The implication of disregarding competing events in statistical analyses has been discussed frequently among the research community. In (14), McCaw et al. outline the problem of competing risks based on two papers: in (15), Beigel et al. carried out a clinical trial evaluating the effect of remdesivir versus a placebo in hospitalised COVID-19 patients. Similarly, Li et al. conducted a trial to detect the effect of convalescent plasma as compared to the effect of the standard of care on hospitalised COVID-19 patients (16).

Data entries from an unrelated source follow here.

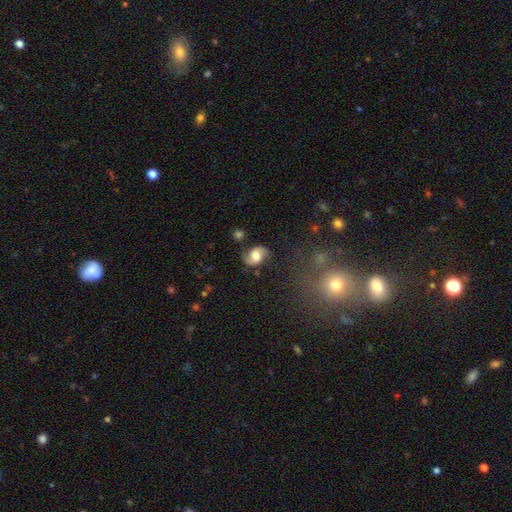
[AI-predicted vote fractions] Overall: featured or disk (62%; smooth 29%). Edge-on disk: no (97%). Bar: no (54%; weak 37%). Spiral arms: yes (90%). Spiral arm count: 2 (91%). Spiral winding: loose (49%; medium 38%). Bulge size: moderate (51%; large 33%). Merging: none (74%).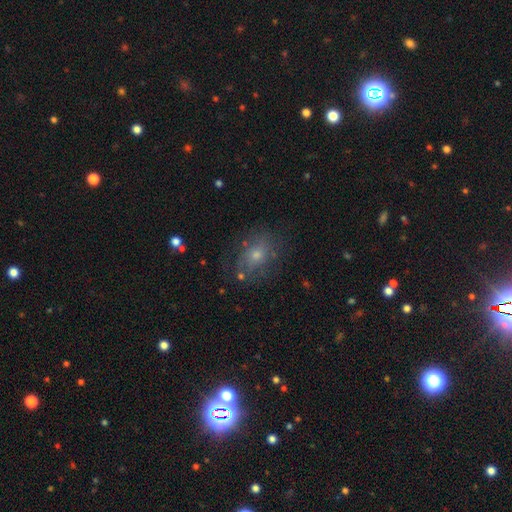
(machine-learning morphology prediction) Smooth or featured: smooth — 49% (featured or disk — 34%)
Merging: none — 69% (minor disturbance — 19%)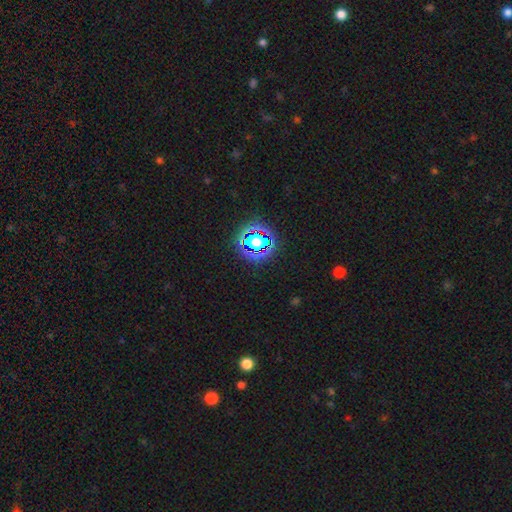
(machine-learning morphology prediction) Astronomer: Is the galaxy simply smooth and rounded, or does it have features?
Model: star or artifact — 79%.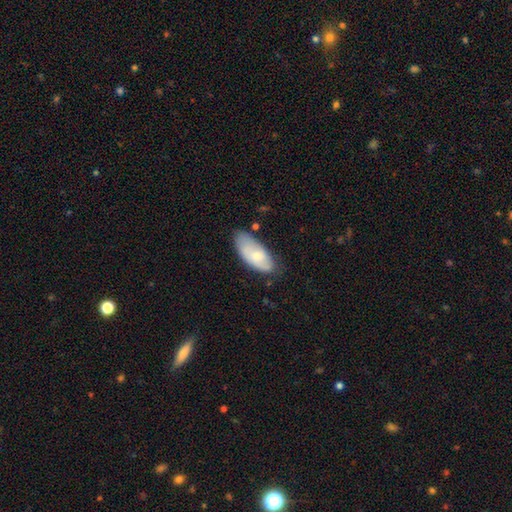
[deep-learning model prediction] Smooth or featured? Predicted: smooth (p=0.67). How rounded? Predicted: in between (p=0.89). Merging? Predicted: none (p=0.61).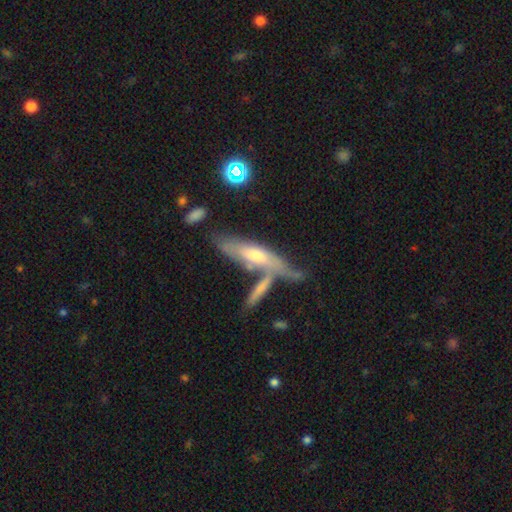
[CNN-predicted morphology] A featured or disk galaxy (49%).

Vote fractions:
- Smooth or featured? featured or disk: 49% / smooth: 44% / star or artifact: 7%
- Merging? none: 43% / merger: 32% / minor disturbance: 18% / major disturbance: 8%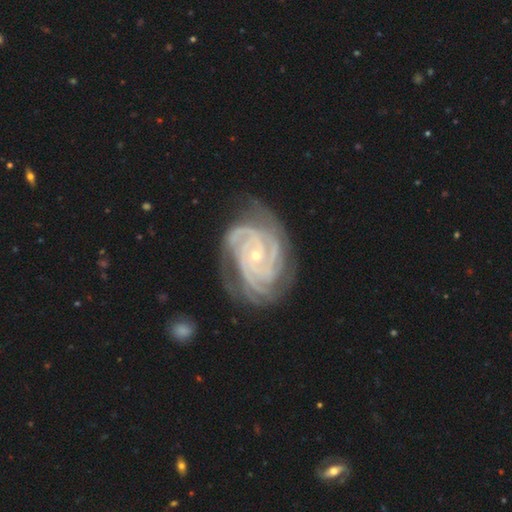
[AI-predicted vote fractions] smooth-or-featured: featured or disk: 93% | star or artifact: 4% | smooth: 3%
  disk-edge-on: no: 98% | yes: 2%
    bar: no: 70% | weak: 21% | strong: 9%
    has-spiral-arms: yes: 99% | no: 1%
      spiral-winding: tight: 77% | medium: 21% | loose: 2%
      spiral-arm-count: 4: 33% | 3: 31% | 2: 10% | can't tell: 10% | more than 4: 10% | 1: 6%
    bulge-size: small: 78% | moderate: 19% | none: 1% | large: 1% | dominant: 1%
  merging: none: 70% | minor disturbance: 20% | major disturbance: 8% | merger: 2%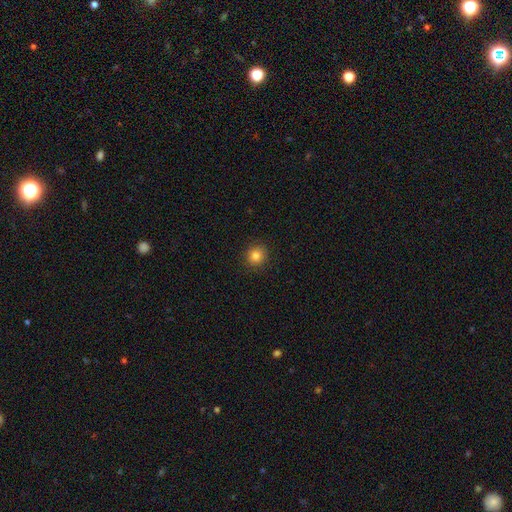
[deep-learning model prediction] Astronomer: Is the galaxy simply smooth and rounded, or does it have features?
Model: smooth — 83%.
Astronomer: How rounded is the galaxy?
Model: round — 91%.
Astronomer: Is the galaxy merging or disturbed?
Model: none — 91%.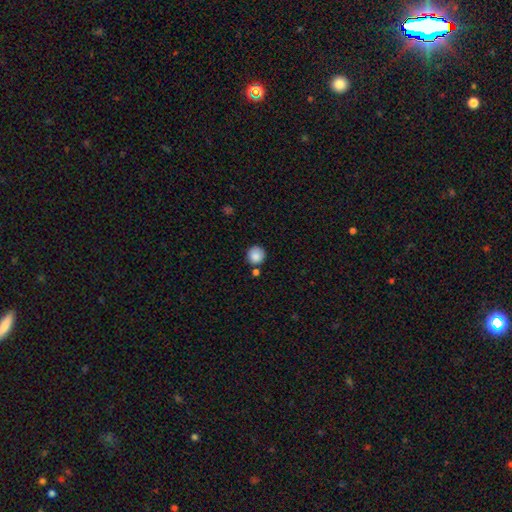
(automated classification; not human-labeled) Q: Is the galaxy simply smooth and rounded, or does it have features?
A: smooth — 86%.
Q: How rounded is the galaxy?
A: round — 93%.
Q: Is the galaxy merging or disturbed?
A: none — 78%.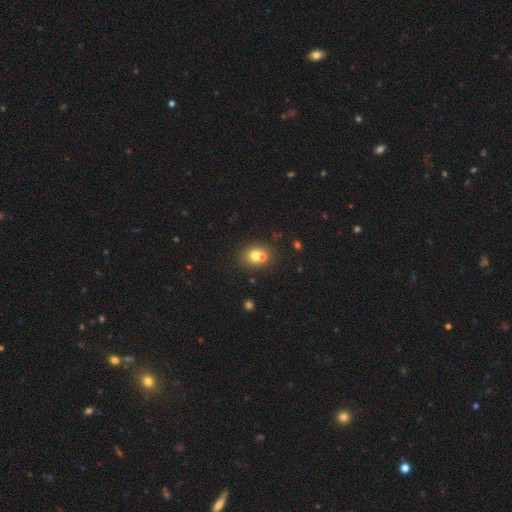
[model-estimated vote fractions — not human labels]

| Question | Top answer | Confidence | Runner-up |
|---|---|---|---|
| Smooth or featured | smooth | 70% | featured or disk (16%) |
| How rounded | round | 71% | in between (28%) |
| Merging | none | 48% | merger (42%) |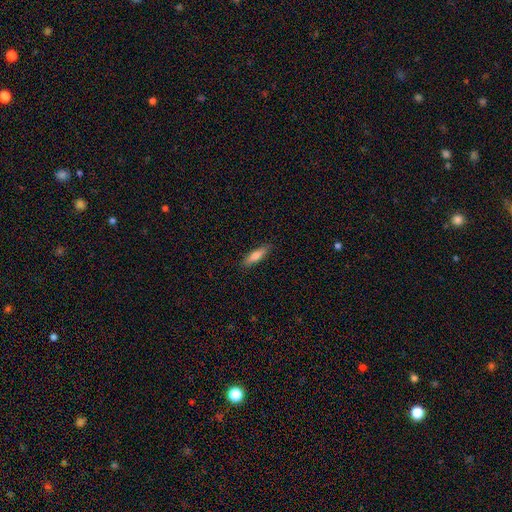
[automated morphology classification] This is likely a smooth galaxy (74%). How rounded: likely cigar-shaped (61%). Merging: clearly none (87%).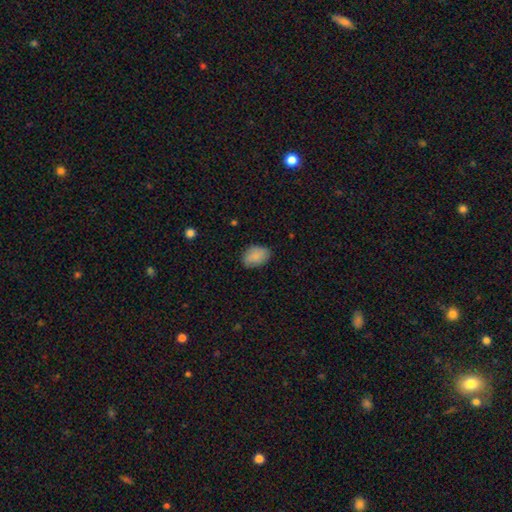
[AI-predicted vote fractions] smooth_or_featured: smooth (p=0.87) [alt: star or artifact p=0.07]
how_rounded: in between (p=0.83) [alt: round p=0.16]
merging: none (p=0.80) [alt: minor disturbance p=0.15]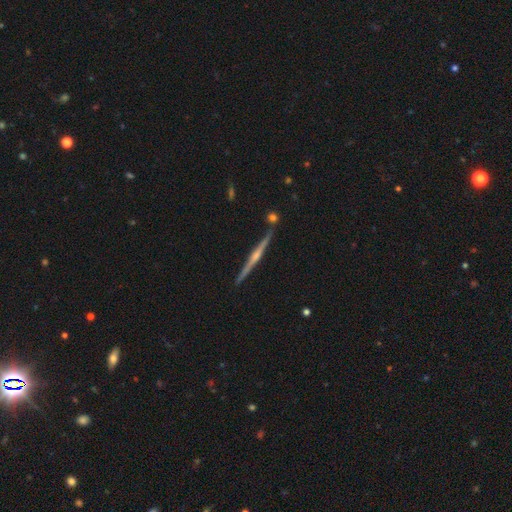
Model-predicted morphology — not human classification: type=featured or disk (82%); edge-on=yes (99%); edge-on bulge=rounded (80%); merging=none (88%).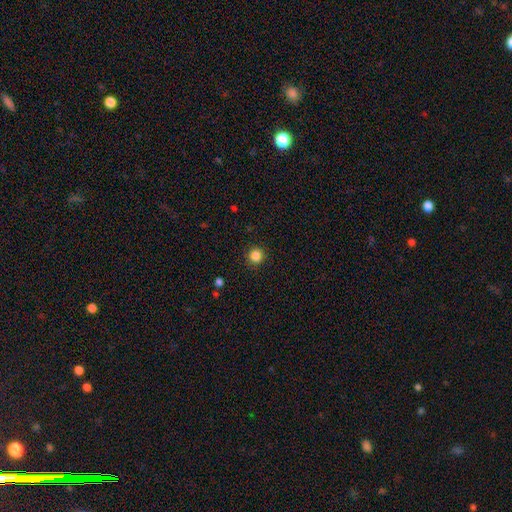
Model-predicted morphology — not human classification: Smooth or featured? Predicted: smooth (p=0.85). How rounded? Predicted: round (p=0.94). Merging? Predicted: none (p=0.91).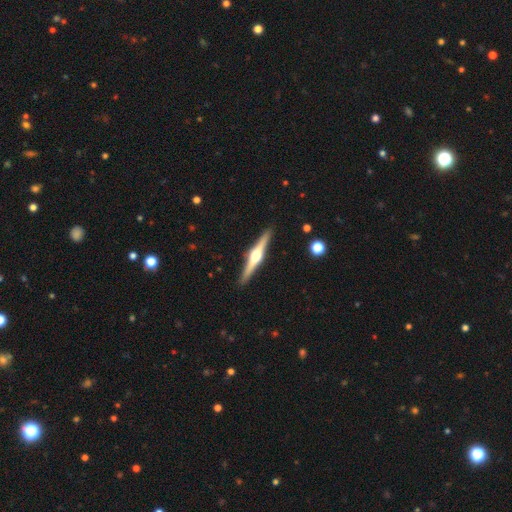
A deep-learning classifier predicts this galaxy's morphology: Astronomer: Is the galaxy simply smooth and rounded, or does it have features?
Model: featured or disk — 80%.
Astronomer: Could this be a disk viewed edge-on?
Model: yes — 98%.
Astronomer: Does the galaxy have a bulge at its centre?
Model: rounded — 94%.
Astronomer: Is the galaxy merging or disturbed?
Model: none — 92%.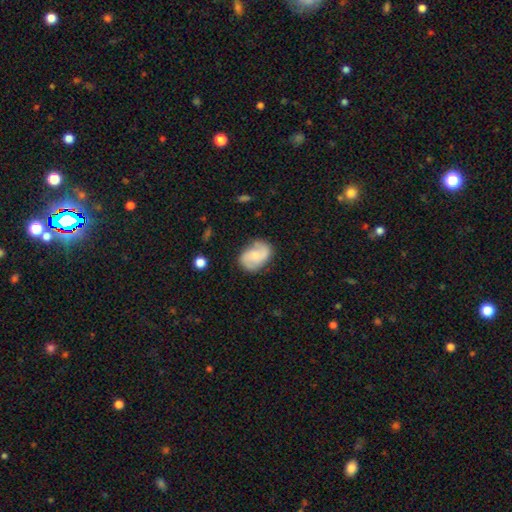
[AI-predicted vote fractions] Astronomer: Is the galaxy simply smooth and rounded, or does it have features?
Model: featured or disk — 66%.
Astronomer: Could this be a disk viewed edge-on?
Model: no — 98%.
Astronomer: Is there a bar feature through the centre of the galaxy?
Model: no — 59% (runner-up: weak, 35%).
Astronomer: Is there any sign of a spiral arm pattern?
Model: yes — 92%.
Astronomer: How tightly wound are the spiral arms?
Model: medium — 48% (runner-up: tight, 27%).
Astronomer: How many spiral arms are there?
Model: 2 — 83%.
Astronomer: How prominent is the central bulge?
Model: small — 46% (runner-up: moderate, 35%).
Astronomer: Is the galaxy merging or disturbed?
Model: none — 71%.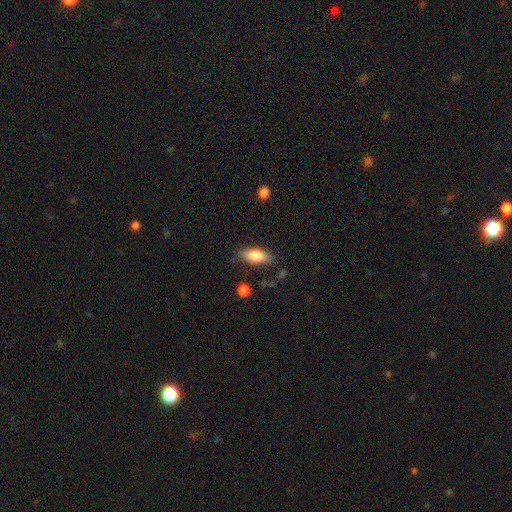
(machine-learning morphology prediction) This appears to be a smooth galaxy with no disk features (80%) that is in between round and cigar-shaped (74%). Merging: none (80%).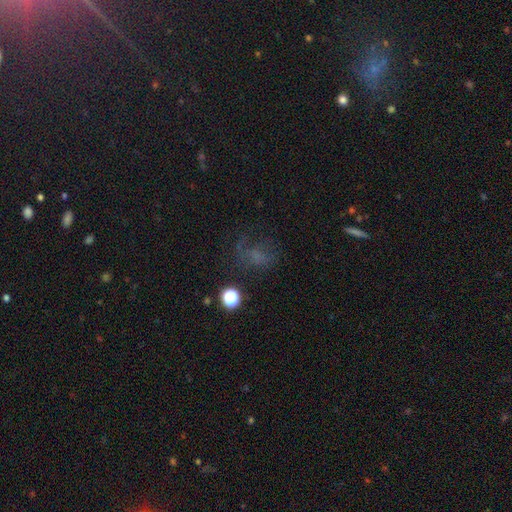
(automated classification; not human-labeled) Morphology: type=smooth (41%); merging=none (49%).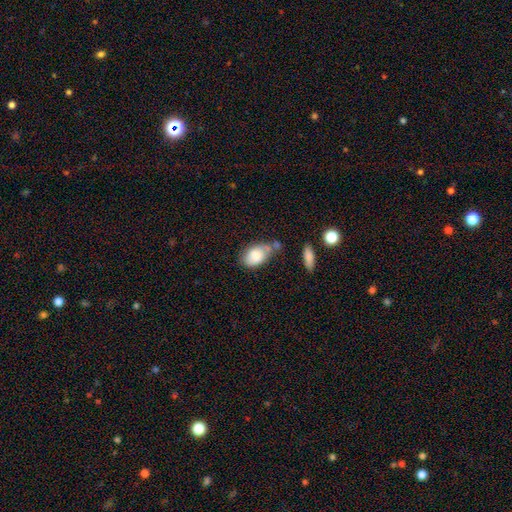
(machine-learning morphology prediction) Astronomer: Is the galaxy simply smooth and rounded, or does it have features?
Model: smooth — 81%.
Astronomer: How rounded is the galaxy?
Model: in between — 89%.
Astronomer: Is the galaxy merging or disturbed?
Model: none — 44% (runner-up: minor disturbance, 28%).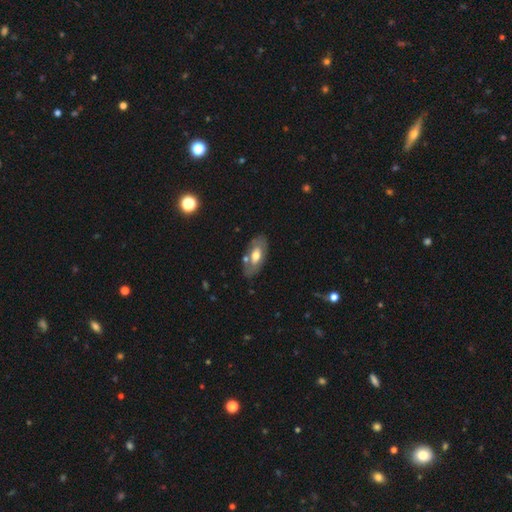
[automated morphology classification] A smooth galaxy with no disk features (49%).

Vote fractions:
- Smooth or featured? smooth: 49% / featured or disk: 45% / star or artifact: 6%
- Merging? none: 72% / minor disturbance: 17% / merger: 7% / major disturbance: 5%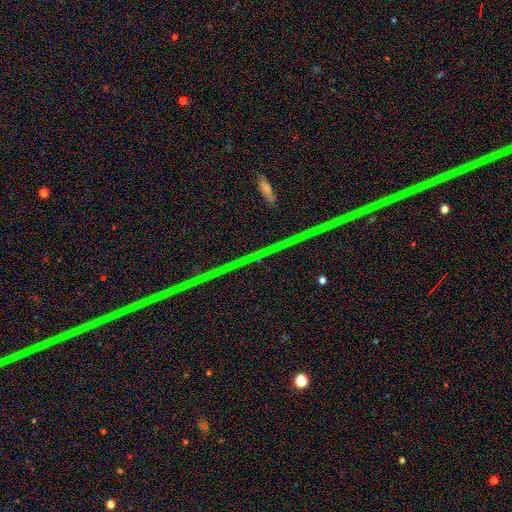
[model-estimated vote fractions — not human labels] Smooth or featured?
  - star or artifact: 89% *
  - featured or disk: 6%
  - smooth: 5%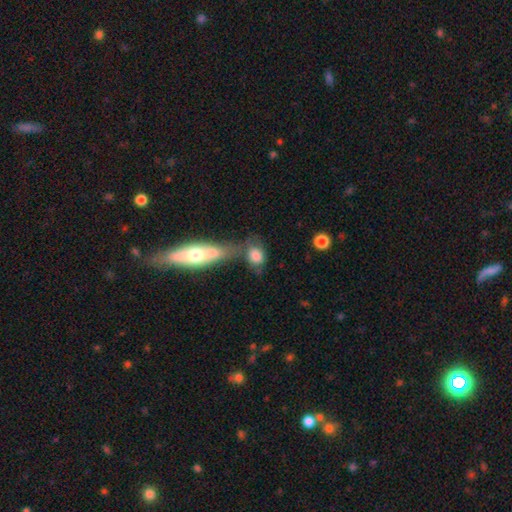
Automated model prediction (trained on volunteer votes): smooth_or_featured: smooth (p=0.78) [alt: featured or disk p=0.14]
how_rounded: in between (p=0.62) [alt: round p=0.32]
merging: merger (p=0.42) [alt: none p=0.34]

In both studies, death is a competing event. In addition, Wolkewitz et al. carried out an analysis to determine the impact of the duration of mechanical ventilation on the development of pneumonia while considering extubation as a competing event (17). An unbiased result could only be obtained when the competing event was accounted for. Supplementary Table 2 in (18) shows an overview of papers published in high-impact journals with a competing risk problem. In all cases, being discharged alive was the competing event that should have been accounted for in the analysis. Ignoring this competing event led to an overestimation of the cumulative incidence of the event of interest which, in the cases of the papers mentioned in Supplementary Table 2, was death or a composite outcome of intubation or death. Furthermore, a systematic literature review of observational studies that evaluated drug effectiveness in patients with COVID-19, carried out by Martinuka et al. (19), assessed the studies on three common methodological pitfalls in time-to-event analyses, one of them being competing risk bias. Their results showed that only one paper out of 11 accounted for the competing risk of being discharged alive by extending the follow-up period for discharged patients. All the others suffered from a competing risk bias. This highlights the scope of the problem.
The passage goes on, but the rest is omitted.